The knee-jerk public and celebrity outrage is entirely predictable. We saw it thirty years ago when the government was trying to sell off other 'priceless national assets' like the telephones (where business customers used to wait three months to get a phone line, and for domestic customers it was eighteen), the steel plants (which lost £1m a day) and the gas board (need I say more?). Now we're told the nation's forestry heritage is up for grabs.
From the sound of it, you might think that Britain's forests are going to be sold off to keep Rupert Murdoch in paper, or maybe concreted over for car parking. Hardly. State forestry is a mess, and private ownership will revitalize it, and will actually extend the public amenity that our forests afford us. Private owners are actually more likely to encourage public access than the Commission has been – they can see more commercial potential in doing precisely that.
The Forestry Commission already plans to sell small bits of its forest estate, which will earn taxpayers a useful £100m. The question mooted by the government today is whether it should sell the whole lot. That's actually no really big deal.
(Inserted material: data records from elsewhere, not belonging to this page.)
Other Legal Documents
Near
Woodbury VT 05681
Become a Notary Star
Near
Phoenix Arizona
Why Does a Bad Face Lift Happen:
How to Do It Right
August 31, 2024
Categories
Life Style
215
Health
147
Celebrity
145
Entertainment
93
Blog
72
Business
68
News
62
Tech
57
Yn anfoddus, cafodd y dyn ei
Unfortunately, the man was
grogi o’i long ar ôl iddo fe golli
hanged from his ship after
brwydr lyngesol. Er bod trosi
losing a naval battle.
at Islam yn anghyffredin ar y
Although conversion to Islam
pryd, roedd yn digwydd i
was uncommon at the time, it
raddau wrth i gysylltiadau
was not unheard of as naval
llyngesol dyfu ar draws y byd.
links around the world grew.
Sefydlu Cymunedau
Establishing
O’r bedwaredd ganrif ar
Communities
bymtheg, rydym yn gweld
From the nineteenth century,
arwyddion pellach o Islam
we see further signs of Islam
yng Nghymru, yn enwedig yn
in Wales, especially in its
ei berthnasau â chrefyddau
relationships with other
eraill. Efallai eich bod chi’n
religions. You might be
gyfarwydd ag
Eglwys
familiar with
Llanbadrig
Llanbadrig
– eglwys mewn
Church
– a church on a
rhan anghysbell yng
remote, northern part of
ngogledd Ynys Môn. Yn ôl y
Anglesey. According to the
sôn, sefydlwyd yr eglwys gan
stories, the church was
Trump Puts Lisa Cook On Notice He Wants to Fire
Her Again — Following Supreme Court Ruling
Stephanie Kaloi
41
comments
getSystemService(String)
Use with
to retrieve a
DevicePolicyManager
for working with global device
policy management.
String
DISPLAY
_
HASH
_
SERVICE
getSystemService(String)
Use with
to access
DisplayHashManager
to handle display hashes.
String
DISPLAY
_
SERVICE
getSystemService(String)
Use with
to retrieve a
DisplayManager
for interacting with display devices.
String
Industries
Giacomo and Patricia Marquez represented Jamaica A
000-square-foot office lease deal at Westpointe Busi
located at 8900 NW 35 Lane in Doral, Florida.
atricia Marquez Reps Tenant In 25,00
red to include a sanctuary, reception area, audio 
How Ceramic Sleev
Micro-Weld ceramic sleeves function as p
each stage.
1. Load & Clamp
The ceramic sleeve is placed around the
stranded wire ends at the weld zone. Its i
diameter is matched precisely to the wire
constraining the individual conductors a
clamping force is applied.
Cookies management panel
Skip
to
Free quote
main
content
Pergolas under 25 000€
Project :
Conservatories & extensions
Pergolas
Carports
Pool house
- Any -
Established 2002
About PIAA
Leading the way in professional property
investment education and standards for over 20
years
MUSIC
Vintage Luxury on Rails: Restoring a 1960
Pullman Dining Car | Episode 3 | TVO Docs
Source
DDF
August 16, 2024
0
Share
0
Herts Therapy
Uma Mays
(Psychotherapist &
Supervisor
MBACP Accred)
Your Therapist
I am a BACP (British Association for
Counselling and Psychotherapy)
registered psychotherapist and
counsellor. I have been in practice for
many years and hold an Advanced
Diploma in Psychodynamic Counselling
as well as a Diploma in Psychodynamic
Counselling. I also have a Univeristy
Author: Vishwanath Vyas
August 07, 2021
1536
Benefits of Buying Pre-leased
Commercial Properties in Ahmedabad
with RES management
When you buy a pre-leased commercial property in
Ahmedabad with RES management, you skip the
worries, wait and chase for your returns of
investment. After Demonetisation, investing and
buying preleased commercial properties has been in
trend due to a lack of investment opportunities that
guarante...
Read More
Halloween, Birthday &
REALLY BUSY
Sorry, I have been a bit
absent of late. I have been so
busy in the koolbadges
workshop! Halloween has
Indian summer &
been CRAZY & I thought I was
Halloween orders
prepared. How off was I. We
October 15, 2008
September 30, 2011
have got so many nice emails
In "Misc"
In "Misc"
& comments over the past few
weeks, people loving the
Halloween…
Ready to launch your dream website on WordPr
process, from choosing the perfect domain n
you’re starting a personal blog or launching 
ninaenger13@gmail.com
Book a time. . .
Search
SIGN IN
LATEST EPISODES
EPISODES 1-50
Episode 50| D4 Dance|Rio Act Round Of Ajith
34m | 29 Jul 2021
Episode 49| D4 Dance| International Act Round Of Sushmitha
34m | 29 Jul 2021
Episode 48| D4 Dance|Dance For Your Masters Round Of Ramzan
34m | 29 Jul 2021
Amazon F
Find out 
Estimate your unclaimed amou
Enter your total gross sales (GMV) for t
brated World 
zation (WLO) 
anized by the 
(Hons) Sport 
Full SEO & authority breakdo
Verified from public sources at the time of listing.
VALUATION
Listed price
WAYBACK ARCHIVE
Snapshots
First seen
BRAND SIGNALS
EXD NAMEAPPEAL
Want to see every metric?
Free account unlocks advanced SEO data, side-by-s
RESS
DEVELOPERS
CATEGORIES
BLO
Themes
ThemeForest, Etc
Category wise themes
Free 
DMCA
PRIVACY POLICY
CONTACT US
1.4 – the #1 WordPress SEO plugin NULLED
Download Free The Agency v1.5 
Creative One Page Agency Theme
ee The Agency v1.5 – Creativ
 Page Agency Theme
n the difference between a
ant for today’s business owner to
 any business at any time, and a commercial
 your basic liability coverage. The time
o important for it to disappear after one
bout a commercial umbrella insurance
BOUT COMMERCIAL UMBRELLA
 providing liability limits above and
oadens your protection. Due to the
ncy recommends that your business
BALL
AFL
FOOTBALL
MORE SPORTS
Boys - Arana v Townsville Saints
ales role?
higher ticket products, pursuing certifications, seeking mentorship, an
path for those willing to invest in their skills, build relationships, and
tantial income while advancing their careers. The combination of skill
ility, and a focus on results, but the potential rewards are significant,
The Commission owns only a fifth of England's forest land. Most of the rest, about 68%, is already in private hands. (Various government departments, like Defence, own other bits too.) Many of the celebs who are saying how much they love forests could well be thinking about ones that are already private.
And private forestry is already heavily regulated in terms of the owners' obligations to the protection of nature, logging schedules, public access, and development. Thos protections would remain, even if the whole estate were sold. And indeed there would be extra protections for ancient woodlands like the Dean, New, and Sherwood forests. As in New Zealand and other countries, there could be a mixture of commercial, non-profit, community and mixed ownership.
Right now, the Forestry Commission is compromised. It is supposed to be the regulator, but it is also the biggest owner and manager on the block. You can't be poacher and gamekeeper at the same time. The whole of its forestry estate should be sold, and it should become the pure regulator, protecting those amenities that the celebs are screeching about.